He looked into my eyes for a long beat. I was about to ask him if there was more to it than that when the deputy came over to us. “Time to roll it up. Next batch is coming in.”

I patted Dale’s arm. “I’ll come by tomorrow, after I’ve checked out the discovery. Be safe.”

He gave me a serious look. “You, too.”

He really meant it. That was a first, a prisoner worrying about me.

THIRTEEN

I
hurried out to catch
the press. Trevor’s head stuck up above the crowd. I’d give him a quote, but right now I needed cameras. I spotted Brittany and Edie near the front steps. They were doing stand-ups and had their backs to me. I slowly headed their way. Brittany’s cameraman pulled his head up from the lens and said something to her. She turned around and hurried toward me. Edie and a few others noticed and followed.

Brittany got to me first. “The DA gave you a pretty good chunk of discovery. Can you tell us what you know so far?”

I spoke straight into the camera. “I haven’t had the chance to get into it yet. But I can promise you, we will be working day and night to bring out the truth: that Dale Pearson is innocent.”

Trevor was right behind her. “Do you have any other suspects in mind?”

“We’re certainly looking into that burglar.” I didn’t want to get into any specifics until I saw what Zack had given me.

Edie jumped in. “But the police are saying they don’t believe it was a burglar.”

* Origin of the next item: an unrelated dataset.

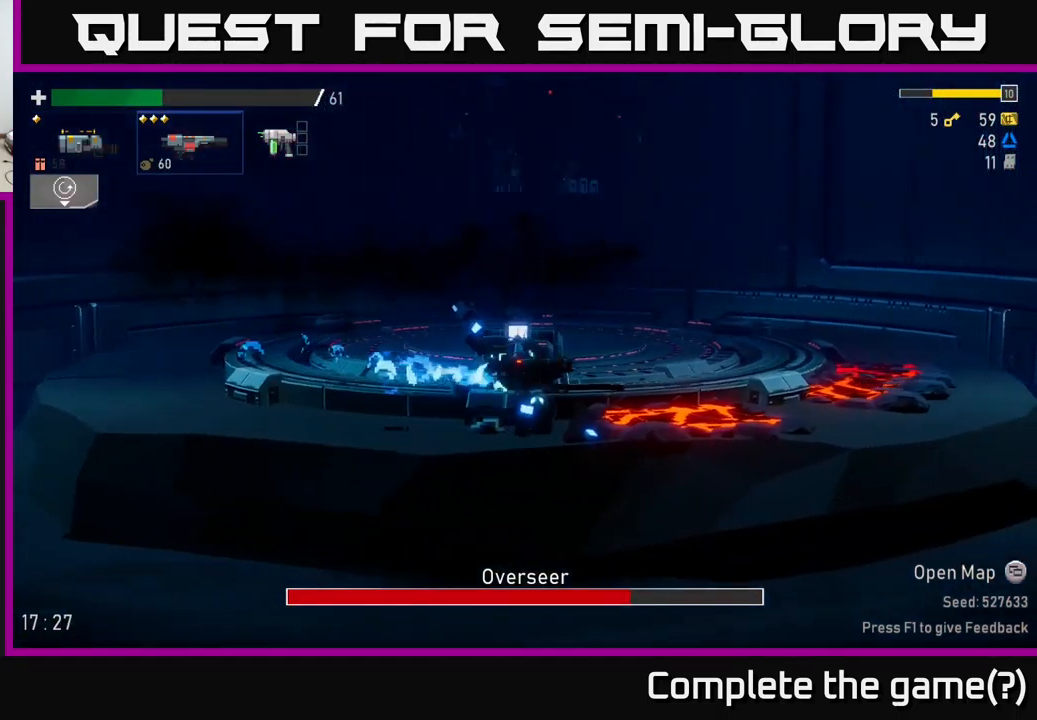
{"buttons": ["A"], "left_stick": "right", "right_stick": "center", "events": [[217, "A", "up"], [250, "X", "down"], [300, "A", "down"], [400, "X", "up"]]}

“It wouldn’t be the first time the police have made a mistake. They didn’t spend five minutes looking into the possibility that the burglar was the killer. In fact, they never even tried to find him. As usual, they jumped on the easiest target—the boyfriend—and ignored all the evidence that pointed to someone else. So since the police won’t do their job, we’ll have to do it for them.” I looked around at the crowd that’d gathered. “That’s all for now, folks.”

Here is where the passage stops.